--- Job ---
Update the Yosys discussion from "The existing Yosys" up to and including "up implementing threads.", putting "ThreadSanitizer" wherever "TSAN" appears.

--- Passage shown ---

To simplify things and also provide a small performance boost, the writing of lutdefs.txt and stdcells.genlib is factored out so it happens just once per pass instead of once per ABC run.

Writing thread-safe code in C++ is very scary, especially in a large existing project like Yosys not designed for multithreading. Fortunately the "run ABC" phase is not large and mostly self-contained so the risk of this PR may be acceptable.

One thread safety problem I had to tackle was logging. Yosys::log() is not thread-safe and making it thread-safe would be very invasive. The obvious approach of putting locks around everything would slow down the single-threaded case and not scale well for parallel threads, plus the desired behavior of some of the logging functions w.r.t. concurrent logging calls is not clear. So I've created a DeferredLogs class which exposes a log() function which simply captures the logs for a particular work item into a buffer. Eventually, back on the main thread, those deferred logs are printed via the standard log() function. If log timing is enabled then the timestamps are not meaningful; we can fix that by extending the logging API so callers can pass in previously captured timestamps, but I'd prefer to do that after my logging PR #5243 has been merged.

If applicable, please suggest to reviewers how they can test the change.

The existing Yosys test suite exercises this code fairly well. If we take this PR and especially if we carry on down the road of adding more parallelism, it would be good to run the Yosys test suite with TSAN regularly.

KrystalDelusion · 2025-08-04T08:19:00Z

WASI doesn't have threading support, so you'll need to add a way to downgrade to not using threads. There is already a DISABLE_ABC_THREADS make option that disables pthread when building ABC, which may still make sense here, but it may also be better to have an ENABLE_THREADS feature option which can be shared with anything else that ends up implementing threads.

phsauter · 2025-08-04T10:45:08Z

To simplify things and also provide a small performance boost, the writing of lutdefs.txt and stdcells.genlib is factored out so it happens just once per pass instead of once per ABC run.

--- Supplied data ---
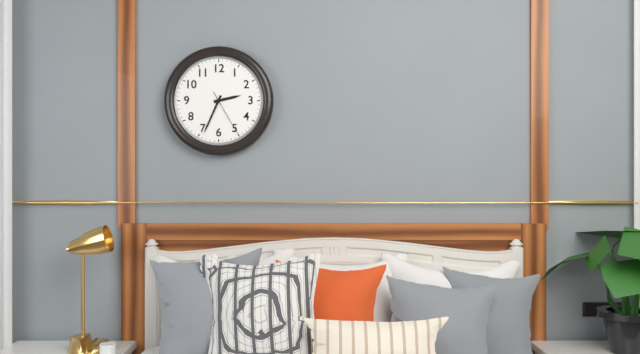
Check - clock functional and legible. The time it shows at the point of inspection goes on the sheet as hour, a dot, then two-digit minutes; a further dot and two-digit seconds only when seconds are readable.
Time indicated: 2.34
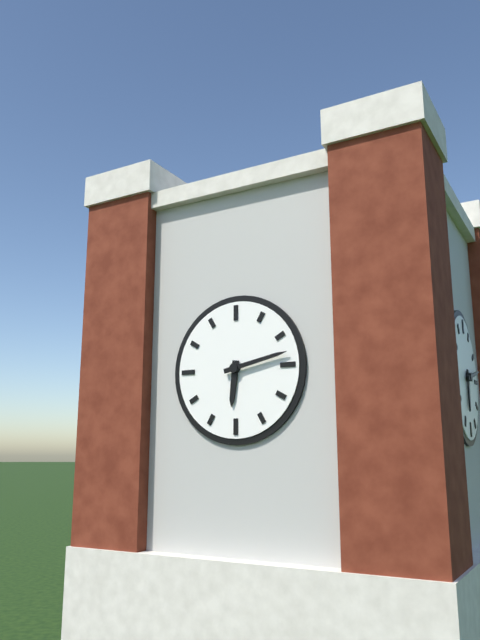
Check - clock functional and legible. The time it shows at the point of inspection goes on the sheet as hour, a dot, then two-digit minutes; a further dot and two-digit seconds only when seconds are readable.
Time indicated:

--- Task response ---
The existing Yosys test suite exercises this code fairly well. If we take this PR and especially if we carry on down the road of adding more parallelism, it would be good to run the Yosys test suite with ThreadSanitizer regularly.

KrystalDelusion · 2025-08-04T08:19:00Z

WASI doesn't have threading support, so you'll need to add a way to downgrade to not using threads. There is already a DISABLE_ABC_THREADS make option that disables pthread when building ABC, which may still make sense here, but it may also be better to have an ENABLE_THREADS feature option which can be shared with anything else that ends up implementing threads.